PREMIÈRE FEMME: Parce qu'il lui a donné une contravention de stationnement. Quand je suis arrivée là-bas, elle m'a dit : « Je n'ai jamais reçu de billet. Pour n'importe quoi. Pas pour excès de vitesse. Pas même pour un virage illégal, ou un feu rouge, pour rien, jamais, jamais ! Et elle a dit : « Mon dossier était impeccable ! Mais ce foutu gars de la servante des compteurs s'en fichait ! Il ne m'écouterait même pas. Il aurait pu me laisser partir avec un avertissement ! » J'étais comme "Valérie".
Cette scène est brillamment gérée par Marinda Anderson et Nedra McClyde ; Lynne McCollough dans quelques autres petits rôles est également excellente. Mais c'est Brad Heberlee, dans le rôle de Curtis, qui passe le plus de temps sur scène après Pierce, qui ramène tout le poids des grands gestes de la pièce à l'échelle dans ses scènes finales. Il arrive trop souvent, dans les pièces de théâtre d’avant-garde, que la première chose coupée soit la réalité et le sentiment humains ; Heberlee, Pierce et les autres travaillent en parfaite synchronisation pour concrétiser les grandes idées de Bock au lieu de se laisser intimider par elles et de les rendre insignifiantes.

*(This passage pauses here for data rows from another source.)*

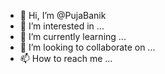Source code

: - 👋 Hi, I’m @PujaBanik
- 👀 I’m interested in ...
- 🌱 I’m currently learning ...
- 💞️ I’m looking to collaborate on ...
- 📫 How to reach me ...

<!---
PujaBanik/PujaBanik is a ✨ special ✨ repository because its `README.md` (this file) appears on your GitHub profile.
You can click the Preview link to take a look at your changes.
--->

Équilibrer des éléments aussi disparates et volatiles demande beaucoup à un réalisateur, et à Anne Kauffman, dans la mise en scène.Une vie, démontre des nerfs d’acier. Plutôt que d’atténuer les discontinuités stylistiques et narratives du texte, elle les accentue, osant même à un moment donné suspendre l’action scénique pendant plusieurs minutes sans aucun mouvement. (En cela, elle est grandement aidée par Mikhail Fiksel, dont la conception sonore est formidable.) Kauffman se spécialise dans les pièces qui expriment leurs conflits de manière structurelle plutôt que dans des interactions vicieuses et brutales ; sa production de Jordan HarrisonMarjorie Prime, également chez Playwrights, a été un moment fort de l'année 2015. Elle trouve des moyens étranges de s'assurer qu'en évitant les techniques familières du drame classique, le drame n'est pas éliminé mais amélioré. Pour ceux d’entre nous qui ont la chance de bénéficier, même de manière marginale, du confort relatif d’un travail, d’un foyer et de la stabilité sociale, ces nouveaux types de pièces de théâtre offrent un avertissement significatif : des conflits invisibles existent au-delà de nos tables et n’en sont pas moins puissants. L'une des nombreuses grandes choses à propos deUne vieC'est ainsi que cela nous rappelle notre rôle inévitable dans un très grand drame.
Une vie est à Playwrights Horizons jusqu'au 27 novembre.